AUFGABENSTELLUNG - Wie alt war Manuel Bauer laut dem Ausgangstext, als die Wende kam?

AUSGANGSTEXT -
________________

Manuel Bauer ist im sächsischen Torgau aufgewachsen, als Kind überzeugter Sozialisten. Als die Wende kam, war er elf Jahre alt, an der Schule orientierten sich die Jugendlichen entweder nach links oder rechts. Seine Kumpels waren rechts. „Also wurde ich es auch, wären sie links gewesen, wäre ich links“, erklärt er seine jugendliche Logik. Doch aus dem Mitläufer wurde mit den Jahren eine Führungskraft der rechten Szene. Er wurde Kameradschaftsführer und leitete unter anderem die Wehrsportgruppe „Racheakt“.

________________

EXTRAHIERTE DATEN -
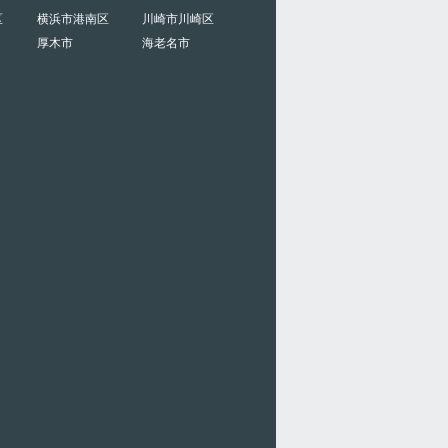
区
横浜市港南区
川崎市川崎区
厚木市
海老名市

________________

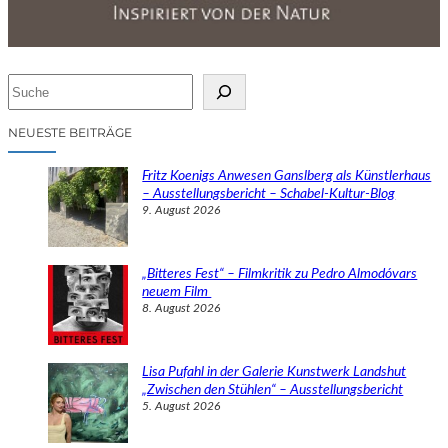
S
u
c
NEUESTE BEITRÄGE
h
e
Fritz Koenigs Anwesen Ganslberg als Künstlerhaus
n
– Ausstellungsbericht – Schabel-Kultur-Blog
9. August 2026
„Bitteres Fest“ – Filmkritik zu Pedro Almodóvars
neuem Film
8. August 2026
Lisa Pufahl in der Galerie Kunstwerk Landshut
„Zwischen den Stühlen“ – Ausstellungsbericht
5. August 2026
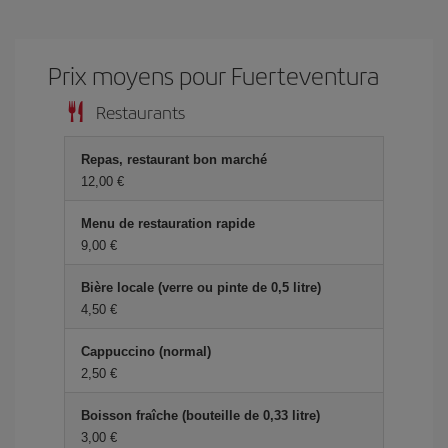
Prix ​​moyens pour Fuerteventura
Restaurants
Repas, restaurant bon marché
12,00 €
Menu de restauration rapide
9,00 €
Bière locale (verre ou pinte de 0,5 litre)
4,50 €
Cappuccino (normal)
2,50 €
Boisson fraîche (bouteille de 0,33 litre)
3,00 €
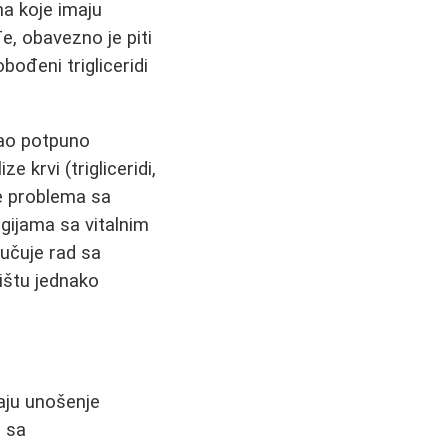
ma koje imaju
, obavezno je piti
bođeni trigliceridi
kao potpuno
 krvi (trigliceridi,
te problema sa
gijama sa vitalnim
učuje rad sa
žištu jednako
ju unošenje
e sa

________________

ANTWORTFELD - Elf Jahre alt.